Gubernatorzy planowali ogłosić swoje rezygnacje na przełomie lutego i marca, ale informacje o decyzjach zostały odroczone z powodu wybuchu wojny w Ukrainie. Z nieoficjalnych ustaleń niezależnego portalu meduza.io wynika, że w najbliższych dniach na podobne dymisje zdecydują się kolejni politycy.
Niektóre dymisje były zapowiedzianej wcześniej - czytamy na Kommiersant.ru. Dotyczy to m.in. gubernatora obwodu tomskiego Serhija Żwaczkina, który stwierdził, że w wieku 65 lat jest jednym z najstarszych gubernatorów w Rosji. Powiedział też, że "trzeba ustąpić młodym". Pozostali gubernatorzy są natomiast w wieku od 60 do 63 lat, z wyjątkiem Lubimowa, który ma lat 50. Z tego powodu rosyjskie media nazywają polityków "emerytowanymi gubernatorami" lub "gubernatorami starej szkoły".
Ze stanowiska rezygnuje też gubernator obwodu saratowskiego Walerij Radajew, który funkcję szefa regionu zajmował przez 10 lat. Polityk planuje "skoncentrować się na innym obszarze". Poza tym rezygnuje też gubernator obwodu kirowskiego - Igor Wasiliew, który ma kontynuować karierę na szczeblu federalnym, a decyzję polityka miał rzekomo poprzeć sam Władimir Putin.
Przeczytaj więcej informacji z Rosji na stronie głównej Gazeta.pl.
Z funkcji gubernatora rezygnuje też Aleksander Jewstifiejew. Przywódca Republiki Mari El podziękował mieszkańcom i wyjaśnił, że decyzja związana jest z upływem jego kadencji, która mija pod koniec 2022 roku. Z kolei Mykoła Lubimow, gubernator obwodu riazańskiego przekazał, że nie będzie startował na kolejną kadencję.
Jak się okazuje, politycy nie będą sprawowali swoich funkcji zbyt długo. Władimir Putin już niebawem ma wyznaczyć tymczasowych następców w regionie.

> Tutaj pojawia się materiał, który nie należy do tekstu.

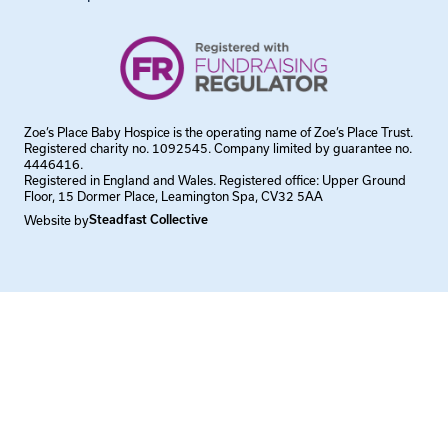
Zoe’s Place Baby Hospice is the operating name of Zoe’s Place Trust.
Registered charity no. 1092545. Company limited by guarantee no.
4446416.
Registered in England and Wales. Registered office: Upper Ground
Floor, 15 Dormer Place, Leamington Spa, CV32 5AA
Website by
Steadfast Collective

Na jesieni i tak miały odbyć się wybory gubernatorskie, jednak jak podaje agencja TASS, Kreml planuje je znieść.
Z prośbą zniesienia wyborów gubernatorskich miało wystąpić do Kremla kilku szefów regionów. Oficjalnym powodem prośby miała być trudna sytuacja ekonomiczna oraz sankcje nałożone przez Zachód. Sam Kreml również ma obawiać się niezadowolenia wśród wyborców, co mogłoby przełożyć się na wyniki głosowania.